Another example of a system for discriminating between holes in and particles on a film covering a substrate is illustrated in U.S. Pat. No. 6,486,946 to Stover et al., which is incorporated by reference as if fully set forth herein. This system is configured to direct P-polarized light or light having a strong P-polarized component onto a filmed substrate at two (or more) different incidence angles, one of which is relatively large and the other of which is relatively small as measured from a surface normal. Light that is scattered into a back region of the hemispherical space above the substrate surface is collected and the intensity of the collected light is measured for each of the two incident angles. A defect can then be classified as either a hole in the film or a particle on the film based on the relatively intensities of the collected light. For instance, for holes formed in the film, the back-scattered light intensity at relatively large incidence (i.e., highly oblique incidence) is substantially smaller than the back-scattered light intensity at relatively small incidence (i.e., normal or near normal incidence). For particles, however, there is no such substantial decrease in intensity, and in many cases, the intensity actually increases slightly from small to large incidence. Accordingly, a defect can be classified as either a hole or a particle by measuring backscattered light intensity for both incidence angles and looking for a substantial decrease in intensity. If there is no such decrease, the defect is a particle. On the other hand, if there is a substantial decrease, the defect is a hole.
There are, however, a number of disadvantages to the currently available methods and systems for distinguishing between particle and pit defects. For example, two different types of COPs, one breaking the surface of the wafer and one totally submerged below the surface of the wafer, will both be classified as COPs by the systems and methods that are currently available. Of course, defect review tools and methods can be used to definitively determine if defects are surface or subsurface defects. For example, substantially slow methods such as focused ion beam (FIB) tools can be used to reveal the structure below the surface of the wafer. In addition, scanning electron microscopy (SEM) or atomic force microscopy (AFM) tools can be used to determine if a defect breaks the surface of the wafer, but these tools are also substantially slow.
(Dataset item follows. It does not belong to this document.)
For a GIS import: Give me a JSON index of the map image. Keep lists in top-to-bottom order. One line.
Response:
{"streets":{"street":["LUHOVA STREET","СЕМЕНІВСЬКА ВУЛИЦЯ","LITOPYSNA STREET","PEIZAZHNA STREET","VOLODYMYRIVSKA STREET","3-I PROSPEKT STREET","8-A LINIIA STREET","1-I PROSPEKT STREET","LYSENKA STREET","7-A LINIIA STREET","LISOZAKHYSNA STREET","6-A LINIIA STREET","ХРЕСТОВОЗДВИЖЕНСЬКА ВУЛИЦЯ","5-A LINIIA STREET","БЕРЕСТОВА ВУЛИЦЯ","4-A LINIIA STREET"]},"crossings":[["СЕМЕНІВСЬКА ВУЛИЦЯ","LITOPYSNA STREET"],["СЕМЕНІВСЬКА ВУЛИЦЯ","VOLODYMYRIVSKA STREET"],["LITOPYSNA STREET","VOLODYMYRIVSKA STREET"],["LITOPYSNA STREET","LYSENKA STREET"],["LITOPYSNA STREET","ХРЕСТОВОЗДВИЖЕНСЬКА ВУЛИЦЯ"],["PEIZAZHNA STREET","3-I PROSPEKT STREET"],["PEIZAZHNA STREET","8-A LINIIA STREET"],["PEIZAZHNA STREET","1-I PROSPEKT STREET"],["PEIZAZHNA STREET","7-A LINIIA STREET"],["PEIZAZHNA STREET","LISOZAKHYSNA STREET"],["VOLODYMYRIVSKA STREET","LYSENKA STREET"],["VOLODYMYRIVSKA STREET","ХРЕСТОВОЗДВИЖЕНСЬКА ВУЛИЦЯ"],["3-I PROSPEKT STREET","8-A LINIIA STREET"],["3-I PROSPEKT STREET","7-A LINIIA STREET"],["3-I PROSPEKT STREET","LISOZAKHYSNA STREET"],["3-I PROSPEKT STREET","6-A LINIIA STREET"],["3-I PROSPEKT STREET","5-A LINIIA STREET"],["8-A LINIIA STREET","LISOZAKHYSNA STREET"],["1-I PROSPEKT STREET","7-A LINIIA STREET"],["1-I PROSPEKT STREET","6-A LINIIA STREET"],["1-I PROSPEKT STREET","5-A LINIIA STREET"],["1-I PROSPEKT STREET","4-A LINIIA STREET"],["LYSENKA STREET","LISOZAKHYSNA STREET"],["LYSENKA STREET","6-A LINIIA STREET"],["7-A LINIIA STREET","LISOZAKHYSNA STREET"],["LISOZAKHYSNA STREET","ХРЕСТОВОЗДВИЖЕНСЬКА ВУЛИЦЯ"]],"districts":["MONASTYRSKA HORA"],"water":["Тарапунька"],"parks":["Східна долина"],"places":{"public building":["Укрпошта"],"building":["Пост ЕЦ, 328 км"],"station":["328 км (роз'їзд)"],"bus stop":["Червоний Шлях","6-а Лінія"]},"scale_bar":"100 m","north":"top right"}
However, a definite need has been expressed for systems that are capable of discriminating between surface and subsurface defects as part of a standard wafer inspection with high accuracy and without using additional and/or substantially slow defect review tools.
Accordingly, it would be advantageous to develop methods and systems for inspection of a wafer that can be used to distinguish between surface and subsurface defects with relatively high accuracy and relatively high throughput.